Не заметил, как вышел к знакомому круглому озеру. Оказывается, ушел далеко. Вот и старый широкий пень, обросший мхом и древесными грибами. Я приходил сюда прошлым летом. Здесь под деревьями, под сенью сомкнутых верхушек, всегда было сумрачно-сизо. От разомлевшего, горячего, влажного, как в предбаннике, воздуха, по телу разливалась истома. Цветочно-хвойный аромат пьянил. Над сплошными зарослями малины и ежевики стоял тонкий звон пчел, шмелей... Замшелые валуны, кучи валежника. В траве ярко синела медуница, дребезжал, запутавшись жесткими крылышками, какой-то жук. Тинькали синицы, перекликались нежноголосые пеночки, резвые полосатые бурундуки мелькали среди ветвей...
Сейчас в лесной глуши стояла печальная вечерняя тишина. Жизнь по-зимнему была приглушена. Сваленный бурей кедр задрал с корнями пласт земли, возвышался горой. В густых сумерках озеро, еще покрытое льдом с оттаявшими темными краями, походило на большое око, обезображенное бельмом. В фиолетово-сизой выси неба мерцала звезда -- трепетно, испуганно, словно боялась упасть с головокружительной высоты. Два огня -- зеленый, красный --проплыли в проеме черных вершин лиственниц, отдаленный рокот нарушил тишину тайги. Самолет держал курс на запад, в нем были люди, и возможно, они летели в Москву...
Я чувствовал вверху незыблемое счастье,
Вокруг себя -- безжалостную ночь.
Да, прав поэт: безжалостная, таежная ночь. И я в ней, собственно, песчинка -- забытая, заброшенная...
Возвращаясь, брел по городку медленно, точно обреченный: впереди меня ждала незавидная доля. В душу вселилось опустошение. Тело казалось чужим, будто впервые поднялся после долгой, затяжной болезни. В темноте светились окна казармы, солдаты, должно быть, готовились к отбою; в офицерских домиках свет горел только в двух-трех окнах: после трехдневного отсутствия, трудного марша, усталости, нервного напряжения офицеры спали. С утра предстояло заняться обычными заботами. Снова по заведенному порядку начнутся занятия, тренировки, утренние разводы -- каждодневная, будничная жизнь...
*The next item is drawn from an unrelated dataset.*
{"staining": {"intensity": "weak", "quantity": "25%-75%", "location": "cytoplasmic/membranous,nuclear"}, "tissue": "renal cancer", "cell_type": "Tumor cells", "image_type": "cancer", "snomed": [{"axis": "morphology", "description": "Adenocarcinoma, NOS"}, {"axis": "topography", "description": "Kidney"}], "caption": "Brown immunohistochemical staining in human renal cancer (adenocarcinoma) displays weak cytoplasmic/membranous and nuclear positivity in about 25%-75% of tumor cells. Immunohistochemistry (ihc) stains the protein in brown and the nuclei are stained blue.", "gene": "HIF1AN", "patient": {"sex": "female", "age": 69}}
-- Перваков! -- вдруг окликнули с крыльца, когда проходил мимо домика холостяков. Я узнал Буланкина. Он шагнул со ступенек в полосу света, падавшую из окна. -- Что ж не бьешь?
Спросил как-то тихо, скорее, виновато, без торжества, без свойственной ему обычной ядовитости и злобы. Даже успел заметить: скуластое лицо было грустным и просительным.
Машинально остановившись, я секунду молча смотрел на него. И не болью, тупым отголоском боли отдалось во мне это напоминание. Нет, вмешательство его не взорвало меня, не возмутило. Действительно, он оказался прав. Что ему ответить? Марать руки у меня не было ни сил, ни желания. Повернулся, пошел к своему домику.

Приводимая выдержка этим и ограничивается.